Friday, April 9, 2010
© Copyright 2013
Clayton News Daily
On Sunday, February 28 the Butts County Chapter of the National Association for the Advancement of Colored People (NAACP) held its second annual Youth and Young Adult Black History Program at Zion Missionary Baptist Church in Jackson.
Two years ago the Butts County branch established and named their youth program: Saving our Sons & Sisters (SOS.)
The SOS is a mentoring program led by Reverend Joel Stokes. It has been set up to provide guidance for children to keep them from dropping out of school; to keep them from going to jail or prison; to give them guidance and support to become responsible, well mannered, and successful contributing adults.
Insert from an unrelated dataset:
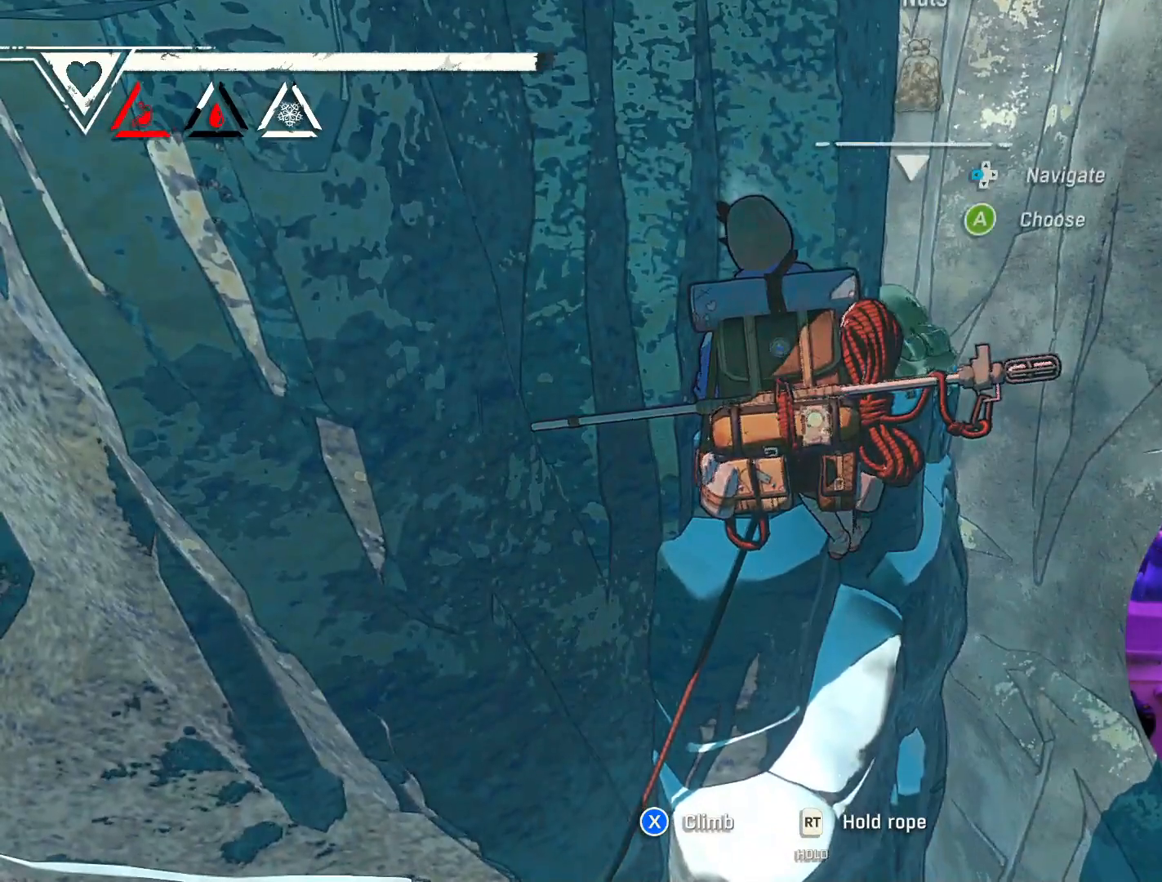
{"buttons": [], "left_stick": "center", "right_stick": "center", "events": [[133, "right_stick", "up-left"], [450, "right_stick", "center"]]}
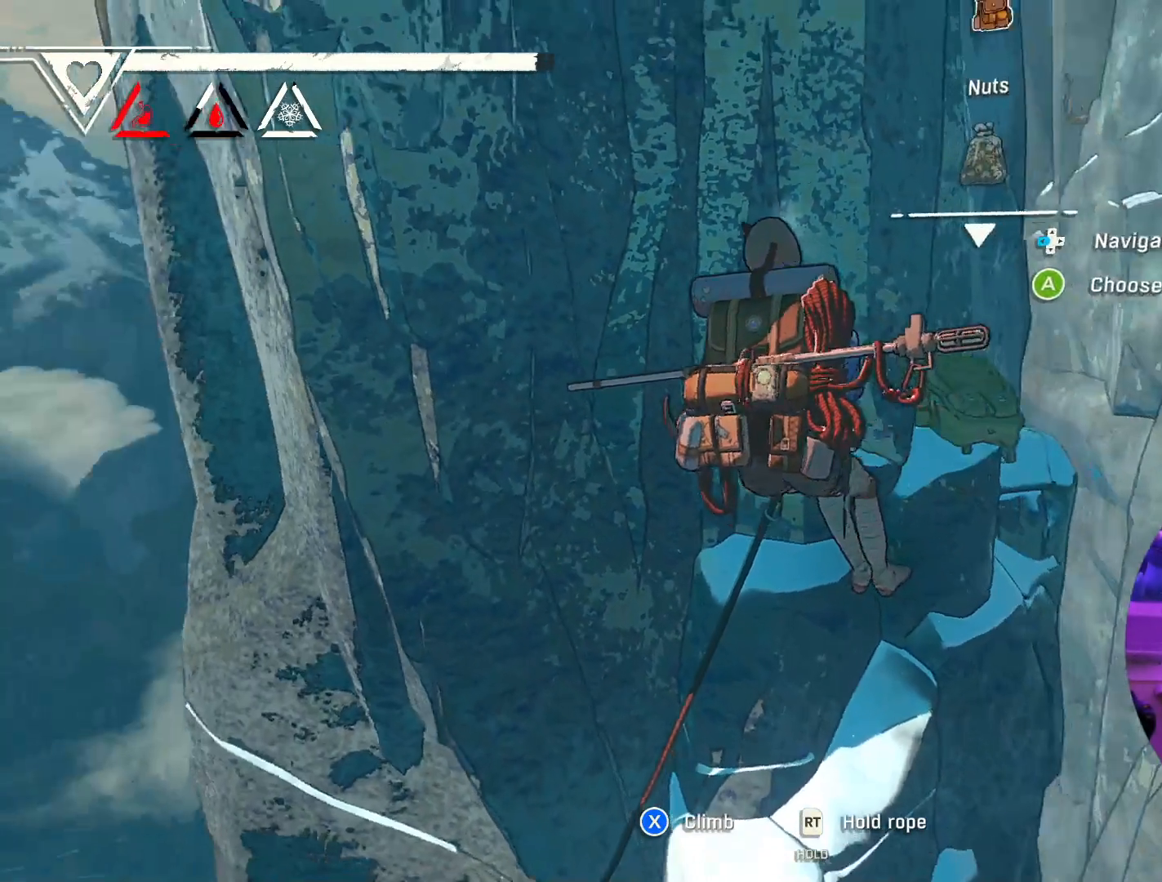
{"buttons": [], "left_stick": "center", "right_stick": "center", "events": [[67, "A", "down"], [217, "A", "up"]]}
The theme of the program was: "How My Pain became your Passport."
The guest speaker was Reverend Robert Taylor, the Youth Pastor of Mt. Olive Outreach Ministries of Griffin.
Angela Carver and Calvin Dorsey were awarded the Future Achievers of America award; Austin Kimbell and Eboni Keith were awarded the Athletics award; Coach Dary Myricks was awarded the Saving Our Sons Mentor award; Coach Obie Johnson was awarded the Martin Luther King Jr. award.
The Harriet Tubman award was given to Linda Godin for her unwavering support of the SOS program. She received special recognition for her participation and willingness to assist every time she had been called upon.
"We really wanted to show Linda how much we appreciated her for showing up every time time we called on her to support Jamal Watts," said Reverend Stokes, "Everyone needs to know that a conviction does not equal a conclusion."
Linda quickly admitted she didn't expect to be rewarded for her efforts, that she just believes in the youth and wants to be supportive.
The NAACP was founded February 12, 1909. It is considered to be nation's oldest, largest and most widely recognized grassroots civil rights organization.